Microsoft meldet Multitouch-Stylus zum Patent an

Beim Surfen bin ich auf computerworld.ch auf den folgenden Text gestoßen: „Der klassische Stylus, ein Eingabegerät für Touchscreen-Geräte mit dem unter anderem die Handschrift des Nutzers erkannt wird, hatte bislang nicht viel zu bieten als reines Plastik und Berührungssensoren. Das könnte sich mit einer neuen Patent-Anmeldung von Microsoft ändern.“ Nichts gegen Retro-Meldungen, aber das war Mitte der 1990er Jahre der aktuelle Stand, als die ersten PDAs auf den Markt kamen. Auch dass im nächsten Absatz erwähnt wurde, dass mit Hilfe des Stiftes die Strichbreite bestimmt werden kann, hat mich nicht wirklich vom Hocker gehauen. Das konnte bereits mein erster Tablet PC mit Windows XP. Da Computerworld aber im Allgemeinen sehr gut informiert ist und seine Veröffentlichungen im Allgemeinen gut recherchiert, konnte ich mir nur schwer vorstellen, dass eine so alte News ihren Weg auf diese Website gefunden hat. Jedenfalls war meine Neugier geweckt.

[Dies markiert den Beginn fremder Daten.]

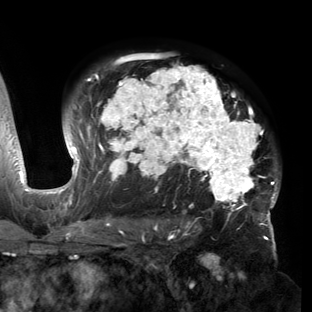
Breast MRI (dynamic contrast-enhanced), one axial slice. Position 101 of 150 along the scan axis. Cropped to one breast. Dynamic contrast-enhanced series, time point 2 of 6 at this slice position (early post-contrast). 3 T. TE 2.7 ms, TR 6.5 ms. 1.2 mm slice thickness. 312 × 312 image matrix. Female patient.
Annotated regions visible in this slice (semi-automatically segmented with operator editing):
- enhancing-tissue mask used for the functional tumour volume (all voxels passing the contrast-enhancement thresholds inside the analysis volume; usually the tumour): bounding box (x1, y1, x2, y2) in pixels: (53, 56, 280, 221)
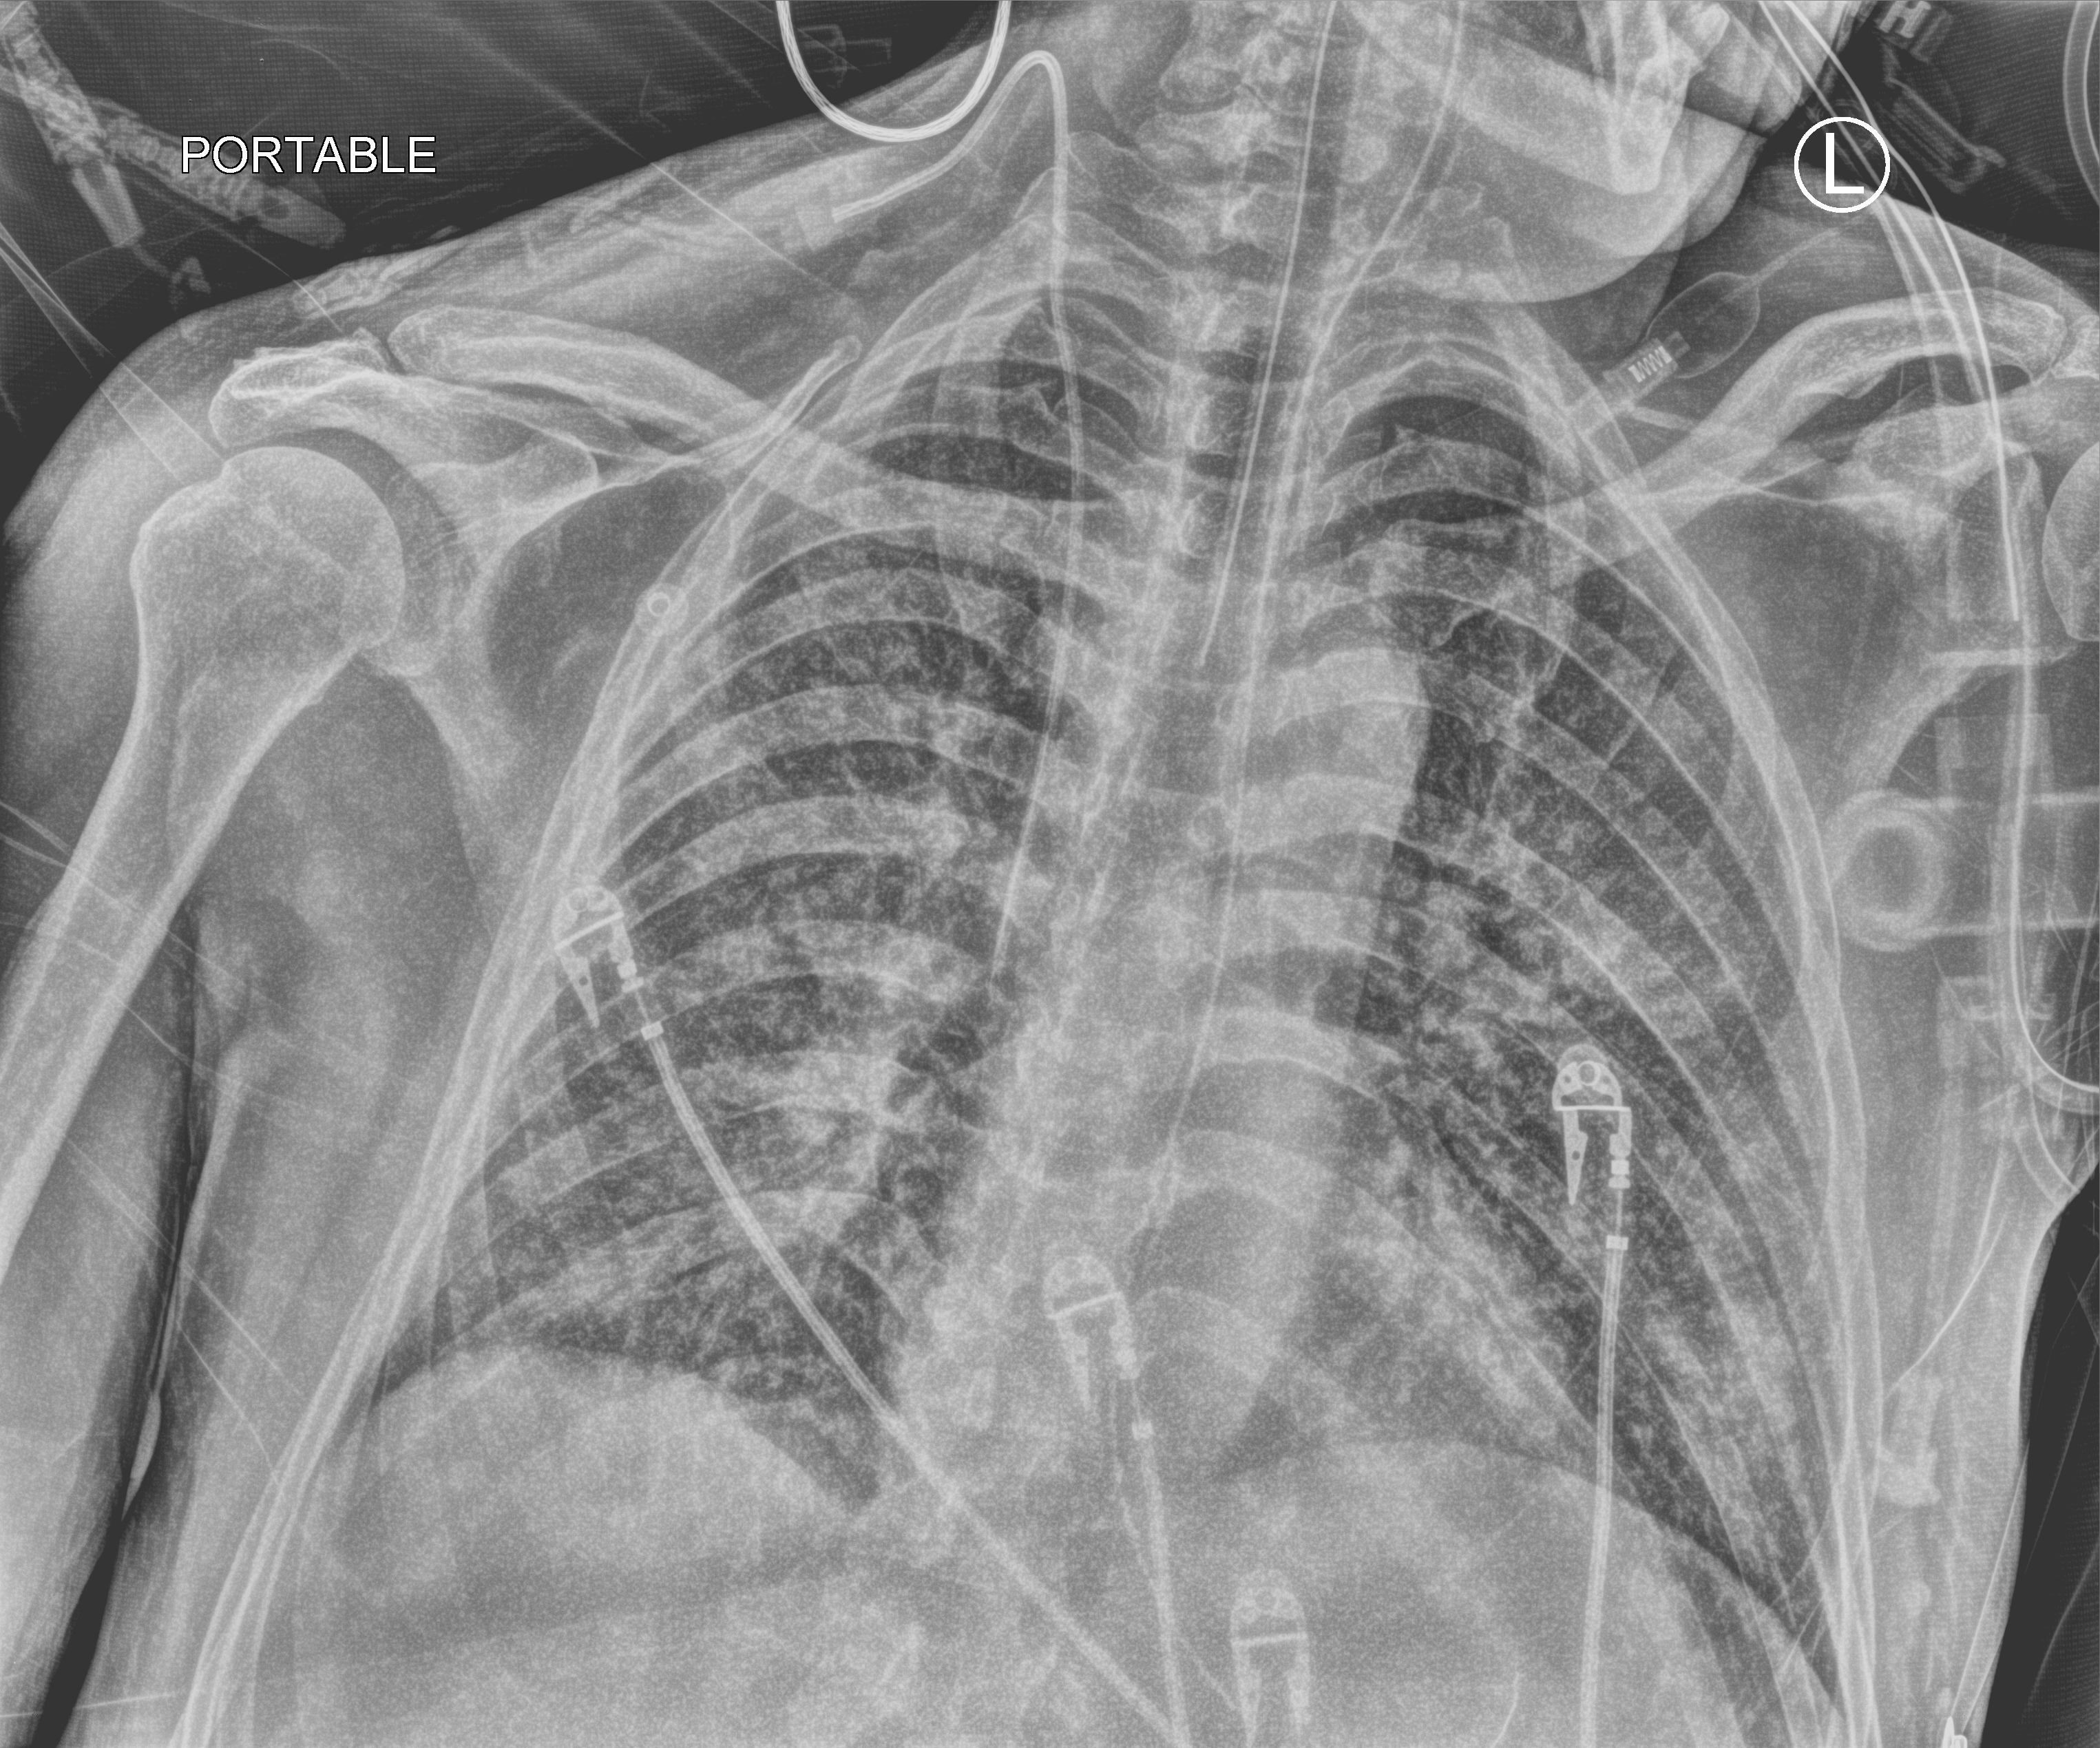
Portable chest radiograph. Patient hospitalised with COVID-19; male, aged 60–74 years.
Hospital-stay facts (about this admission, not read from this image; timing relative to this image not recorded): admitted to intensive care during this hospital stay: yes; mechanically ventilated during this hospital stay: yes.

Eine weitere meist zuverlässige Quelle ist winfuture.de. Auch die Kollegen hatten bereits über das Patent geschrieben. Auch hier stieß ich bei der Beschreibung der Funktionalitäten auf alte Bekannte: so wurde als mögliche Funktionalität die Möglichkeit genannt, den Stylus durch Umdrehen als Radiergummi zu verwenden. Noch so eine olle Kamelle, die wir bereits seit einem Jahrzehnt kennen. Aber immerhin stand dort auch die Patentnummer, so dass ich hier weiter kam.


In den letzten zehn Jahren hat sich der Stylus nicht wirklich weiterentwickelt. Immer handelte es sich um graue Stifte, auf die der Tablet PC reagierte, wenn die Spitze dem Bildschirm auf weniger als einen Zentimeter näherte. Ein einzelner Tipp auf den Bildschirm simulierte einen einfachen Klick mit der linken Maustaste, zwei Tipps hintereinander simulierten einen Doppelklick und mit Hilfe einer Taste am Stylus ließ sich ein Rechtsklick simulieren. Das hintere Ende des Stylus diente als Radiergummi. Wenn die Anwendung dies unterstützte, konnte die Strichbreite durch unterschiedlich starken Druck variiert werden.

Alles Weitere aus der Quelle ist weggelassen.